Significant sex‐related disparities persist in presentation and revascularisation times for women with ST‐segment–elevation myocardial infarction (STEMI), Victorian research shows.
Women with STEMI had delays of 28.8 minutes in symptom-to-balloon time and 7.7 minutes in door-to-balloon time compared to men receiving percutaneous coronary intervention (PCI), according to data on 13 451 patients from the Victorian Cardiac Outcomes Registry covering 2013-2016.
Women with STEMI also had a significantly higher 30-day mortality rate (9.3% vs 6.5%) compared to men. No such delays or differences were seen in outcomes for women with non-STEMI, the study showed.
Led by Dr Julia Stehli from the Cardiology Department, The Alfred Hospital, the study investigators said the long delays in symptom-to-door time for women showed the need to continue with media campaigns that encourage women to recognise and act on more atypical MI symptoms.
Delays in door-to-balloon times have previously been linked to older age and a higher burden of comorbidities in women, but these were accounted for in the present study, they noted.
The answer might lie more in the use of protocol-driven care pathways and more focus on ECG interpretation in female patients, they suggested.
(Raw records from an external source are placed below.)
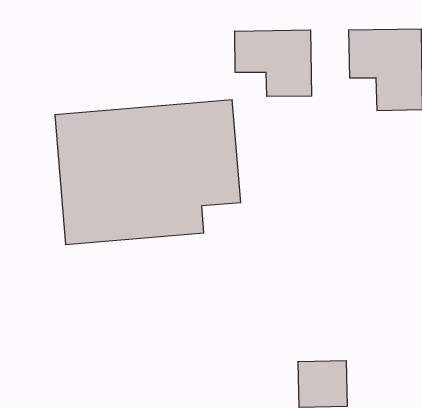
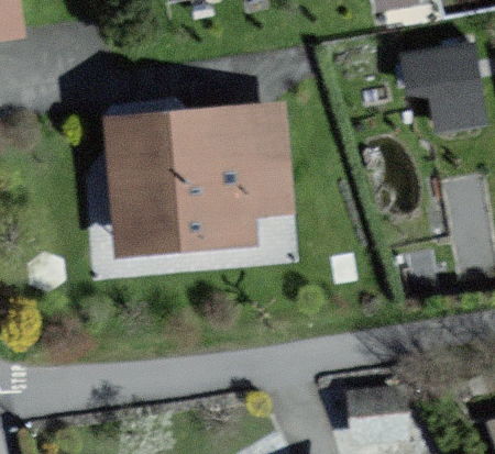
building: [235,30,312,96] -> none

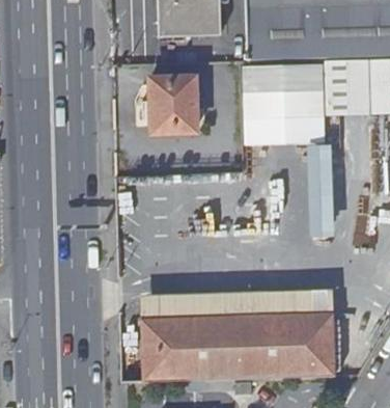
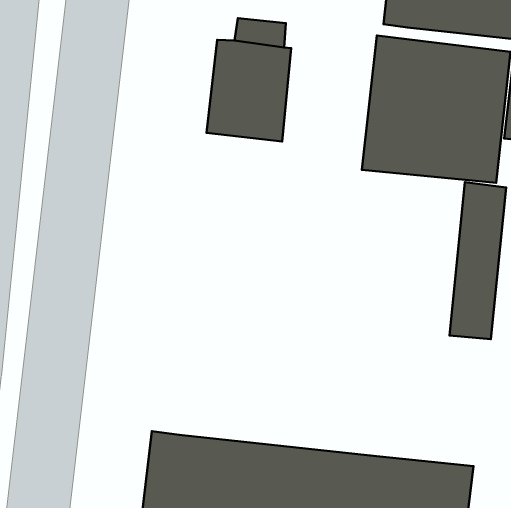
building: [139,290,334,318] -> none

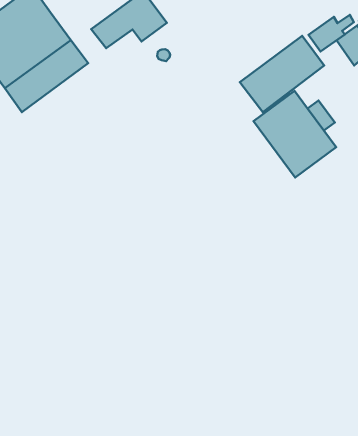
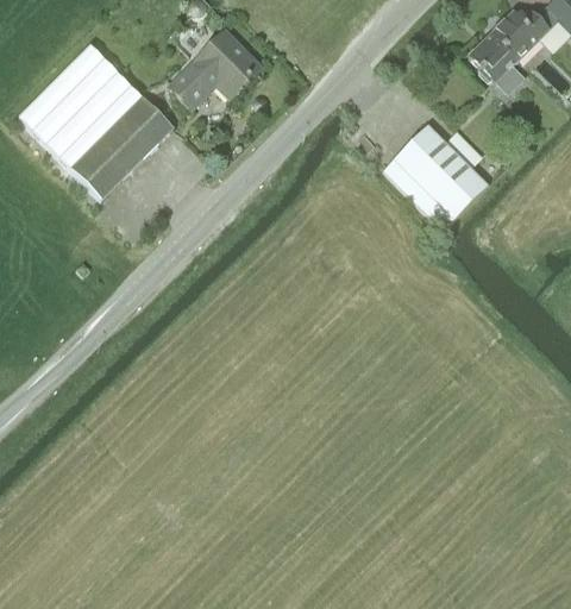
building: [309,15,354,51] -> none
building: [240,36,324,112] -> none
“Women have been described as having higher rates of incorrect triage and delay to first ECG.”
“We found that the culprit lesion was more often the right coronary artery in women and the left anterior descending artery in men—perhaps resulting in more subtle ECG changes in women.”
Previous efforts to reduce sex disparities in door to balloon time had successfully used a 4-step protocol focused on cardiac catheterisation lab activation, checklist‐guided early triage, guideline‐directed medical therapy, and a radial first approach in the treatment of STEMI, they wrote
An accompanying commentary said the persistent gaps in STEMI management also showed a need for more education of physicians and medical students in this area
It also suggested a role for artificial intelligence and machine learning to improve STEMI care and eliminating sex disparities.
“Artificial intelligence may be able to use predictive modelling of features of STEMI and provide a standardised approach to care, which can eliminate implicit bias in the care of women,” said author Dr Martha Gulati, a cardiologist at the University of Arizona.
The study is published in the Journal of the American Heart Association.